By John Stewart
Chief Investment Officer at Farmers Trust Co.
Week in Review: Fed Stays Pat
The Federal Reserve met again this past week, as they do every six weeks, for their decision on whether to make adjustments to their current monetary policy.
As expected, the committee left their interest rate target unchanged; however, the situation in the Middle East has the Fed governors on edge regarding inflation.
The Fed is less worried about a growth slowdown than they should be given recent weakness in the labor market, along with signs of cracks in the private credit market.
Typically, these growth concerns would cause the Fed to lean toward cutting interest rates to support economic growth, but with rising oil prices due to the conflict in the Middle East, the Fed is wondering if inflation could become a bigger problem yet again.
Despite some of the Fed’s rhetoric, monetary policy has little to no effect in fighting a supply-driven spike in oil prices. Therefore, the Fed should focus on the growth slowdown, which could actually be made worse by the aforementioned rise in oil prices. Cutting rates at their next meeting would be appropriate.
Featured Insight: Risk Happens Fast
There’s a saying out there that risk happens slowly – and then all at once.
It’s akin to Ernest Hemingway’s explanation of how bankruptcy happens – gradually, then suddenly.
Investors have been lulled into a sense of complacency over the past few years, and the level of optimism was running high heading into 2026.
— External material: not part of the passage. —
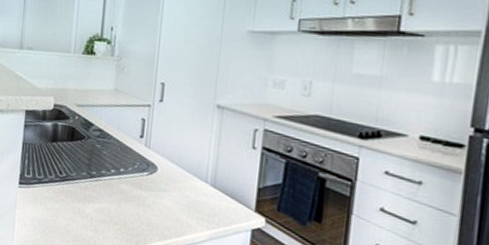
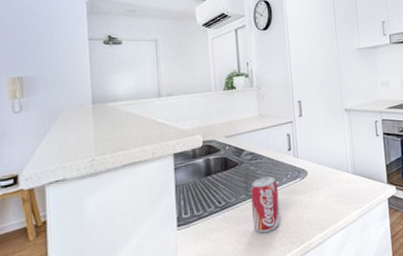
beverage can: none [90,159,122,220] -> present [251,176,281,233]

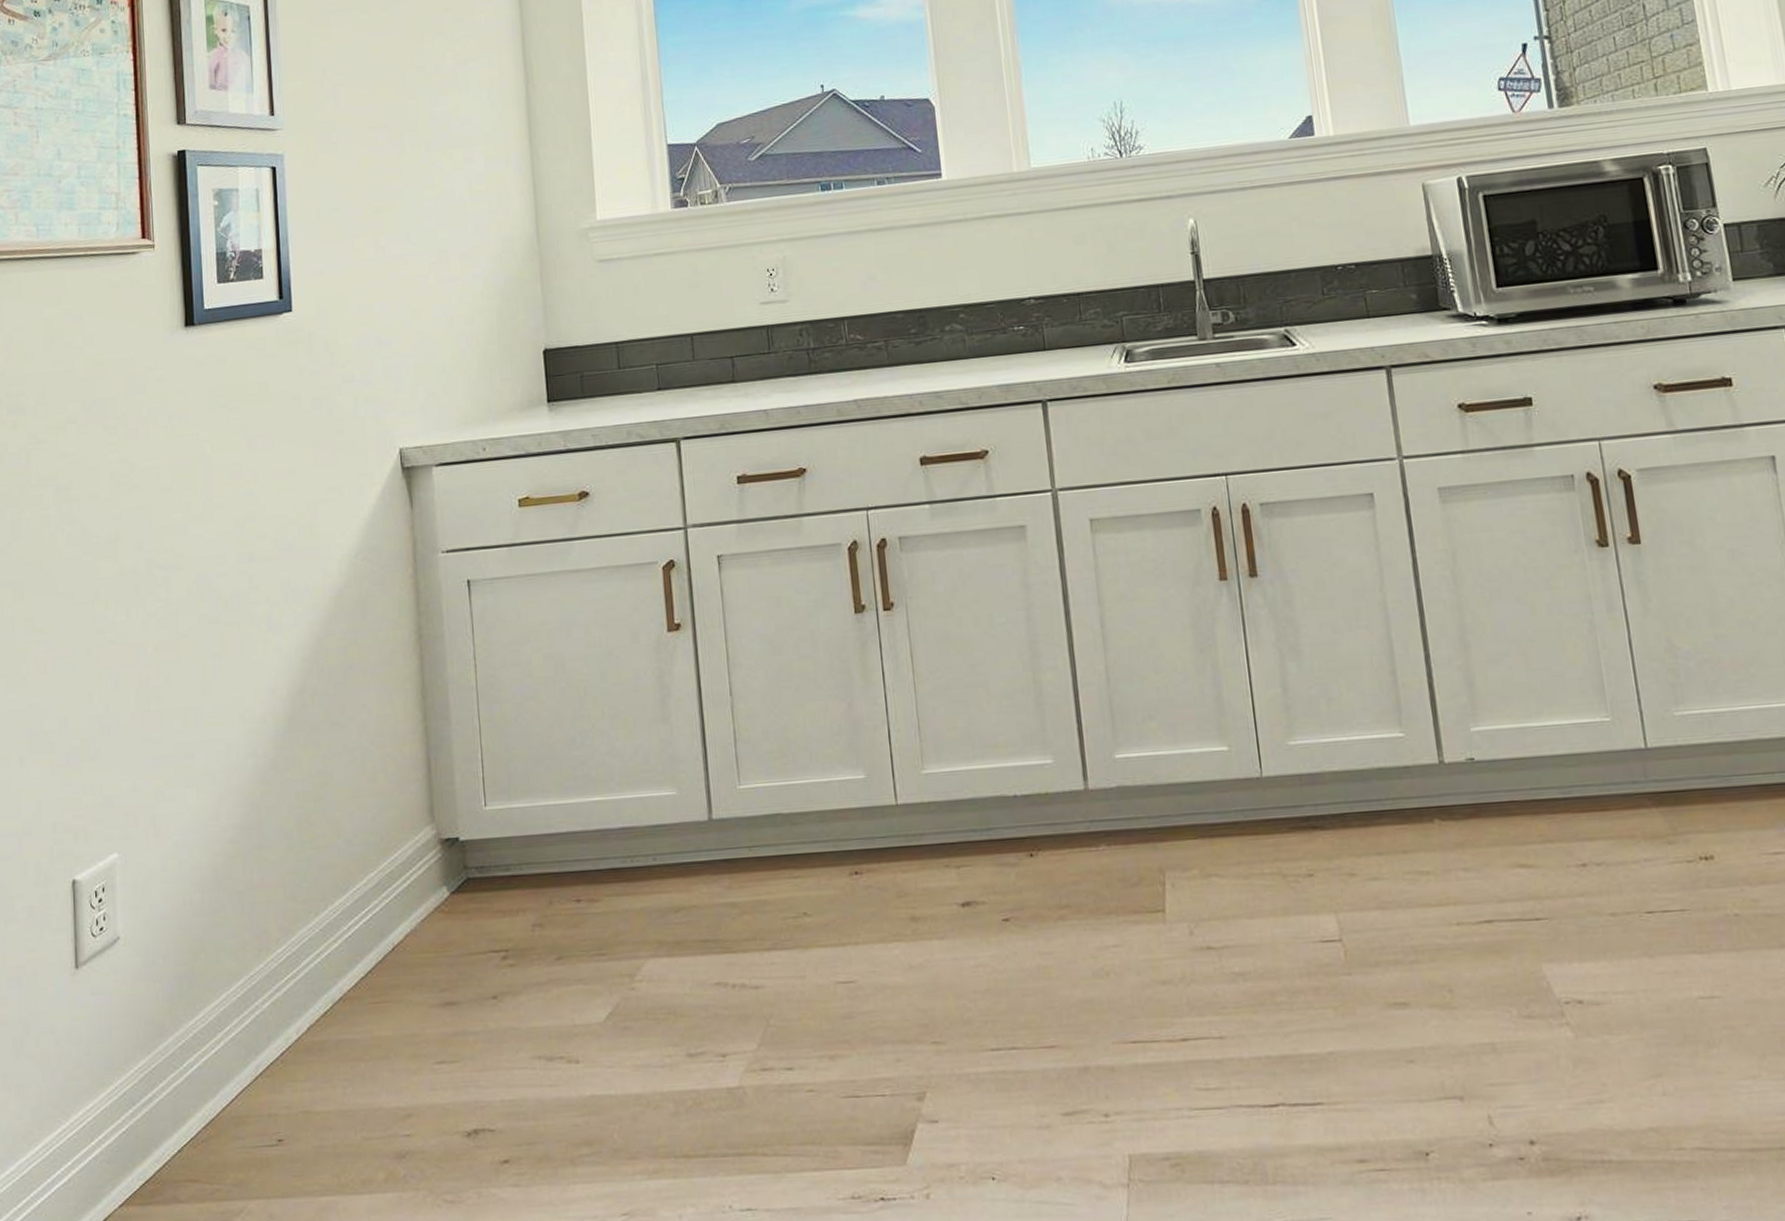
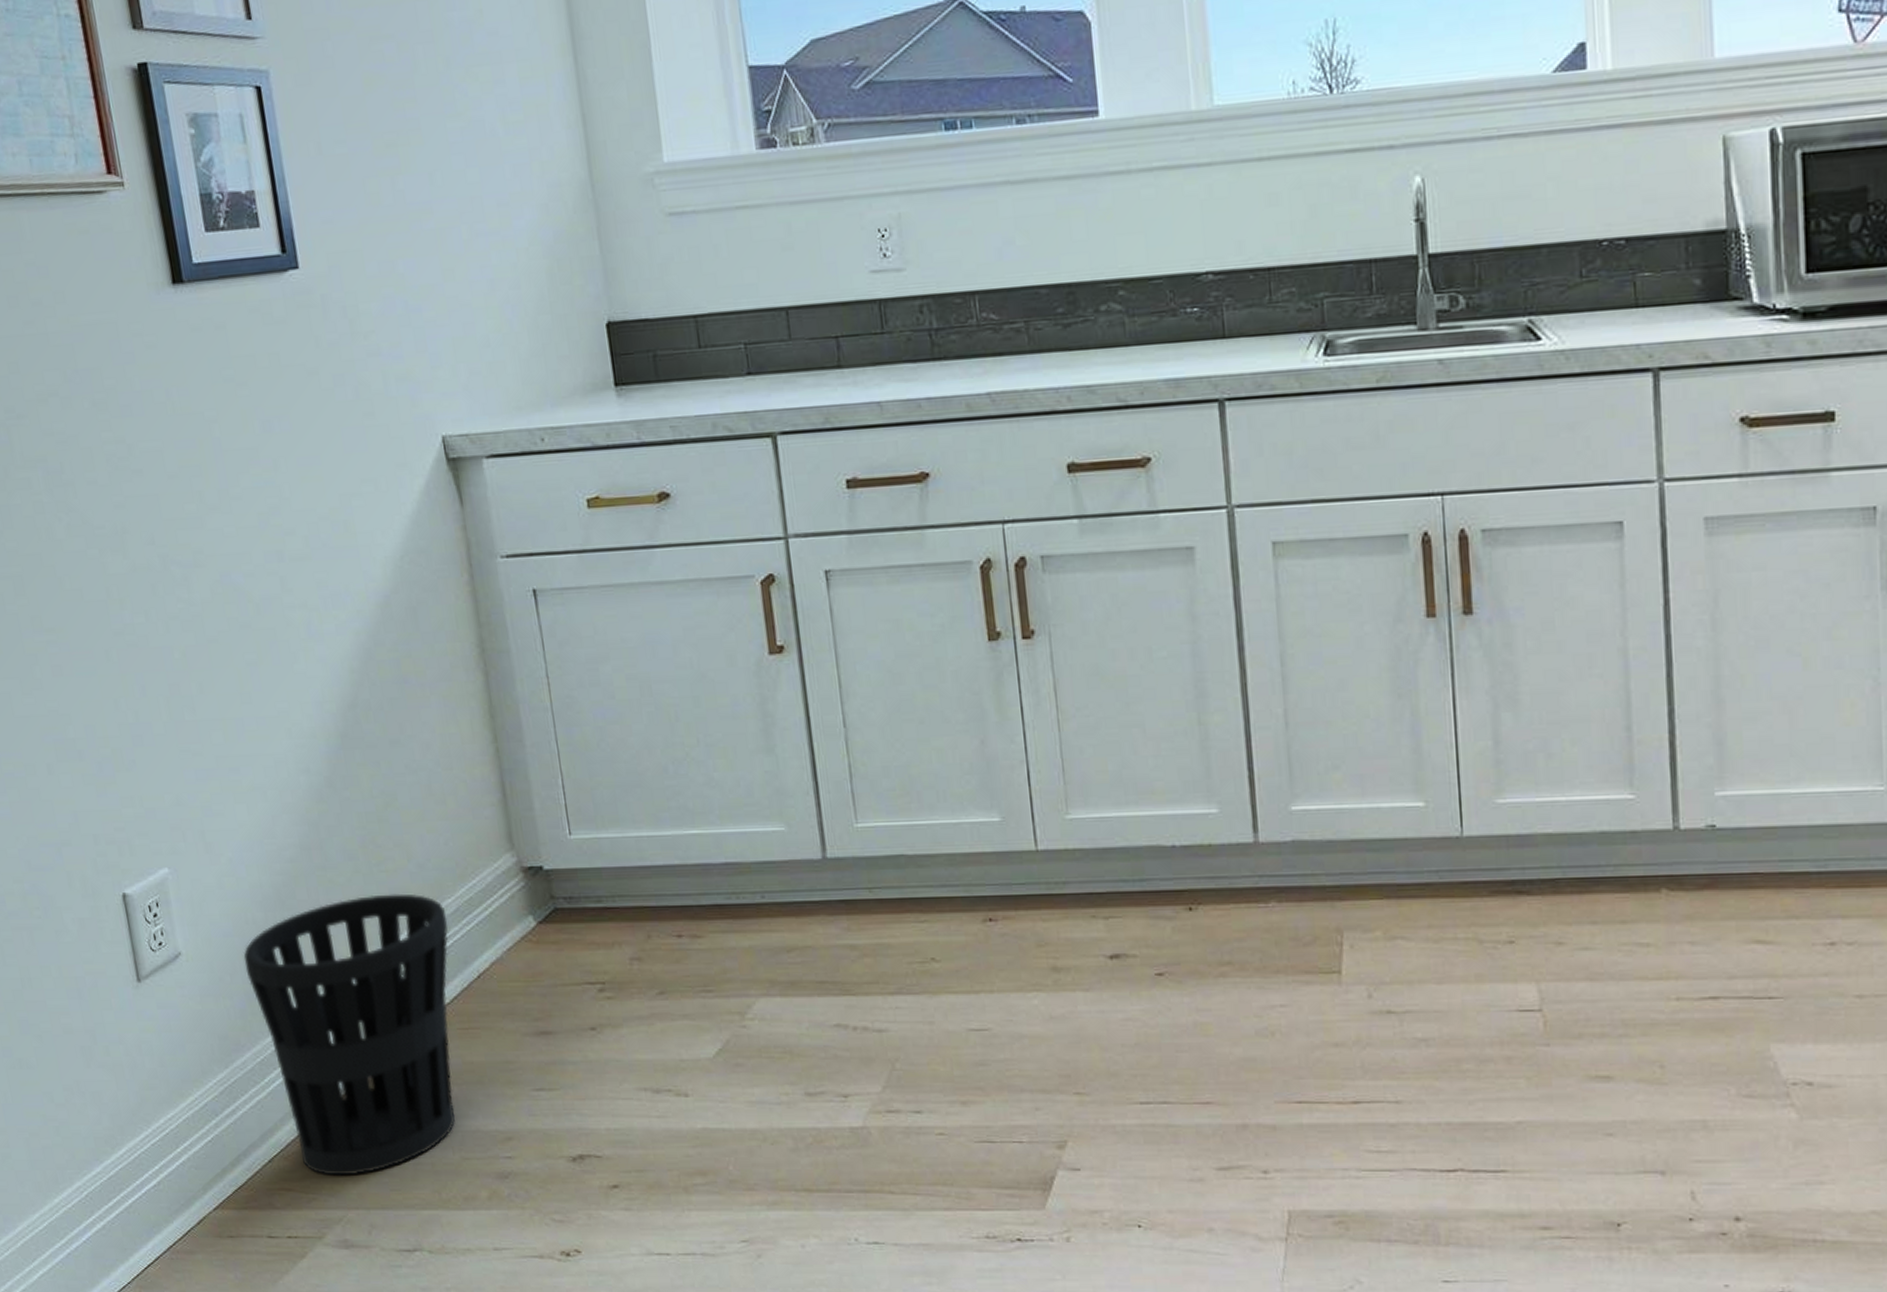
wastebasket: none [177,869,369,1164] -> present [243,893,456,1176]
That set the stage for an adjustment period in markets. All we needed was a catalyst.
We obviously have our catalyst in the form of an oil price shock caused by Iran’s closure, or near-closure, of the Strait of Hormuz. Let’s just hope we can resolve the situation before the risk overwhelms us.
Looking Ahead: When Will March End?
For many investors, March can’t end fast enough.
Markets are fast moving, but as of my last look, the S&P 500 index was down around 5% for the month so far, which is good enough for the worst monthly return since, well, March of last year. And then, of course, we all remember what happened in March 2020.
March is quickly becoming a scary month for investors – in some ways it’s the new September/October, which have historically been the worst two months of the year.
March has been the fifth best month on average since 1950, with an average return above 1%. But it’s the second worst month since 2020, with an average loss of more than 2%.
Of course, this could all just be a coincidence but, hopefully, April will live up to its long-run average return of 1.5%, which has been the average for the month of April since 1950, as well as over the past five years.